### WHAT YOU SHOULD DO
Please return the listing exactly as written, but without its pictures.

### THE DATA
━━━━━━━━━━

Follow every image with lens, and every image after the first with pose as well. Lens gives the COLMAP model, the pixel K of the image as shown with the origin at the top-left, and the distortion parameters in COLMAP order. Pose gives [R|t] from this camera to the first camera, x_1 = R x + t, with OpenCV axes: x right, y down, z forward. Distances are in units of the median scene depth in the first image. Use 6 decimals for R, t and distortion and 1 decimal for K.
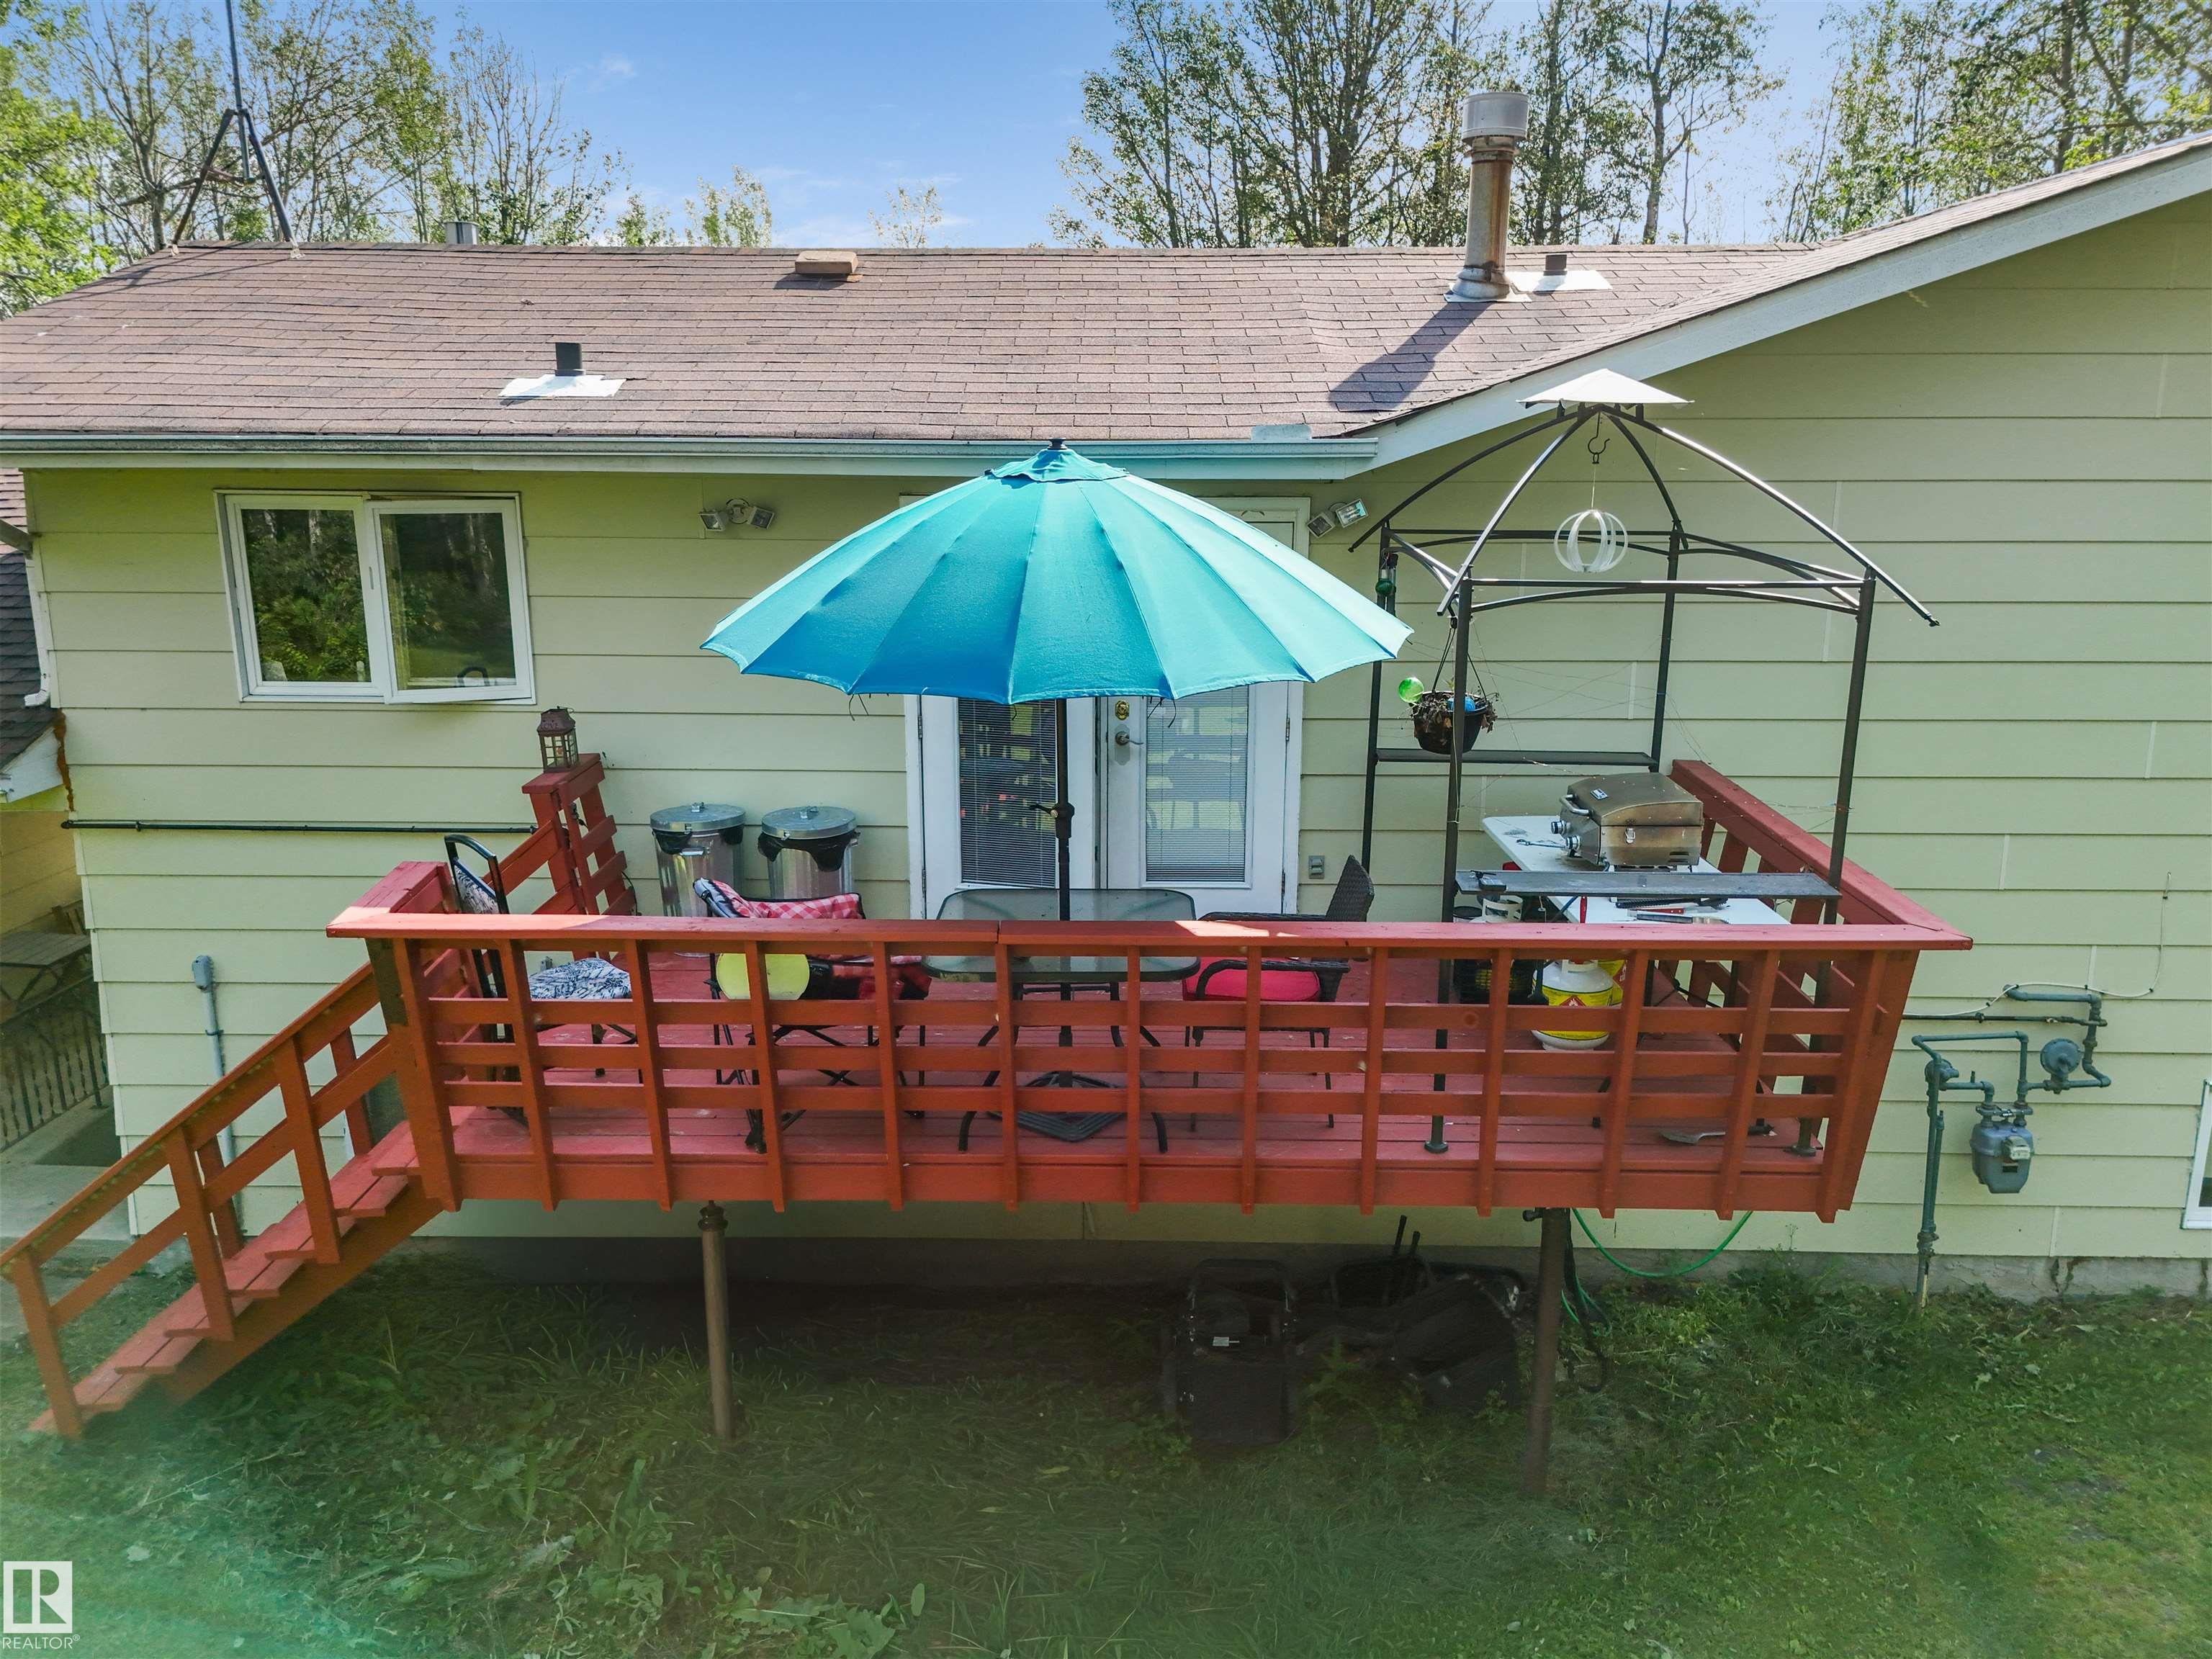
lens RADIAL K [[1639.4, 0, 1106.0], [0, 1639.4, 829.5], [0, 0, 1]] dist [0.078384, -0.062412]
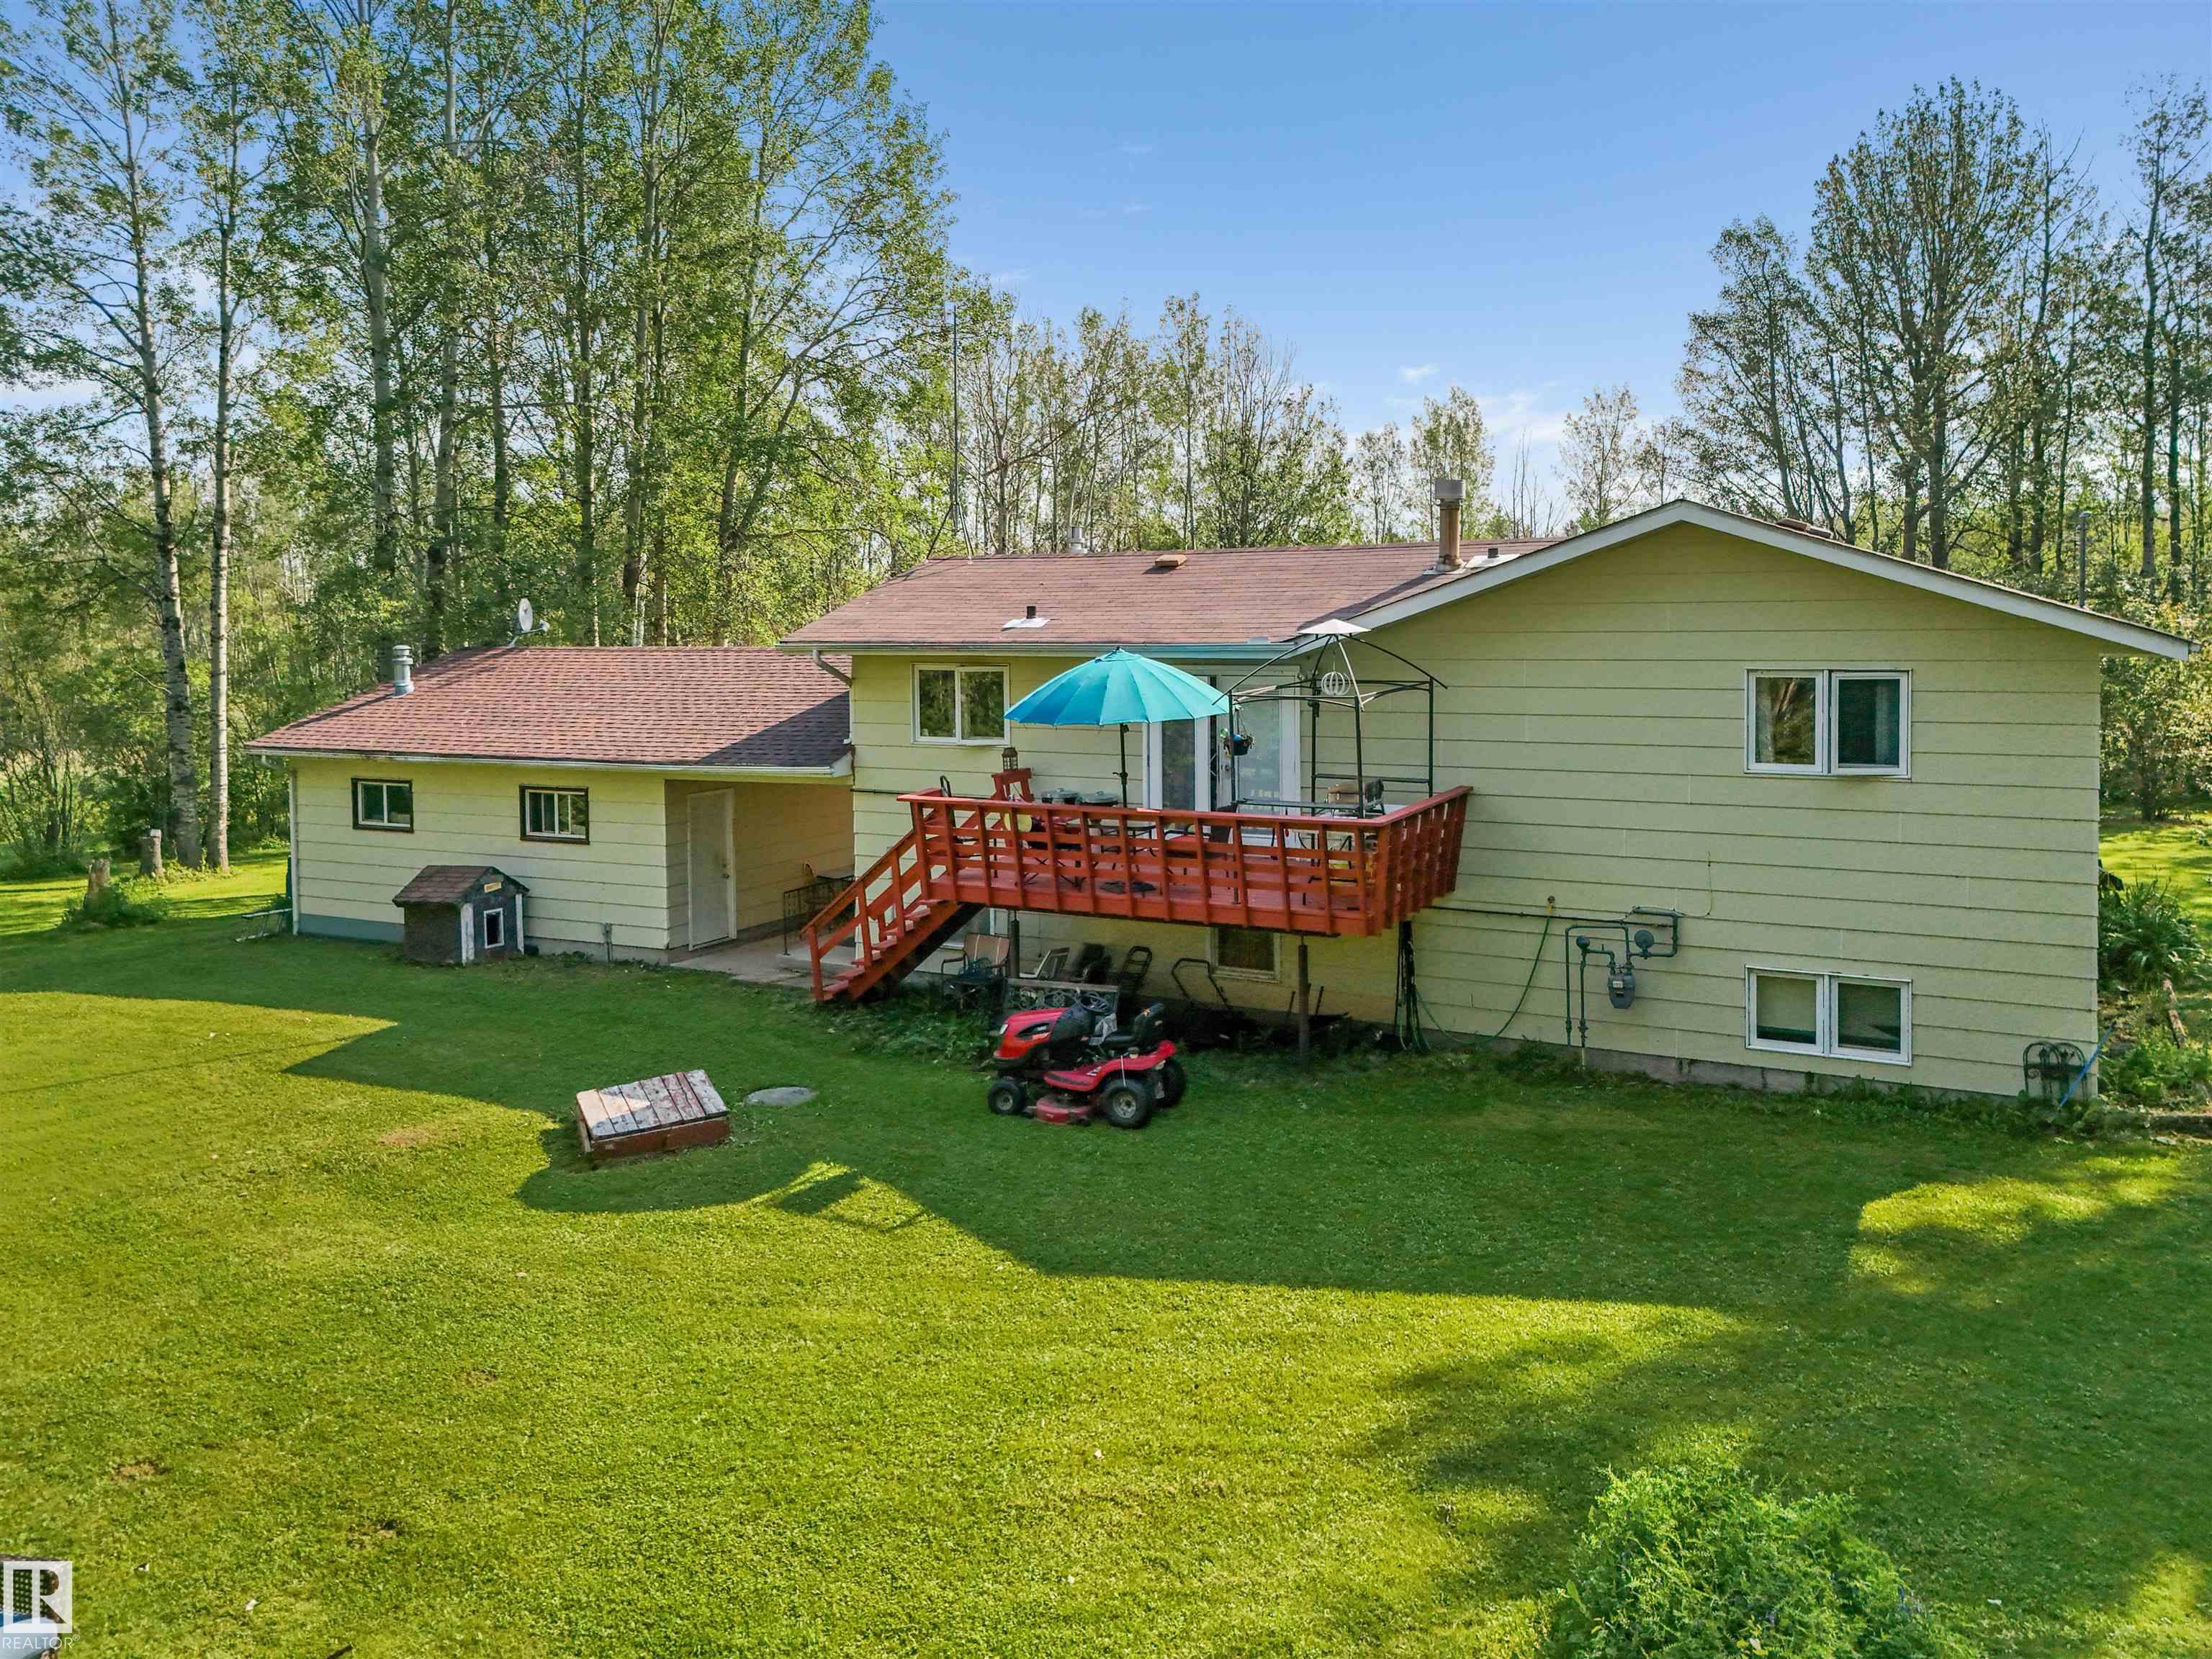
lens RADIAL K [[1709.9, 0, 1095.5], [0, 1709.9, 658.0], [0, 0, 1]] dist [0.077554, -0.090673]
pose [[0.888154, 0.000244, -0.459545, 0.926359], [-0.090858, 0.980353, -0.175079, 0.224538], [0.450474, 0.197251, 0.870727, -1.167420]]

━━━━━━━━━━

### OUTPUT BELOW
Follow every image with lens, and every image after the first with pose as well. Lens gives the COLMAP model, the pixel K of the image as shown with the origin at the top-left, and the distortion parameters in COLMAP order. Pose gives [R|t] from this camera to the first camera, x_1 = R x + t, with OpenCV axes: x right, y down, z forward. Distances are in units of the median scene depth in the first image. Use 6 decimals for R, t and distortion and 1 decimal for K.
lens RADIAL K [[1639.4, 0, 1106.0], [0, 1639.4, 829.5], [0, 0, 1]] dist [0.078384, -0.062412]
lens RADIAL K [[1709.9, 0, 1095.5], [0, 1709.9, 658.0], [0, 0, 1]] dist [0.077554, -0.090673]
pose [[0.888154, 0.000244, -0.459545, 0.926359], [-0.090858, 0.980353, -0.175079, 0.224538], [0.450474, 0.197251, 0.870727, -1.167420]]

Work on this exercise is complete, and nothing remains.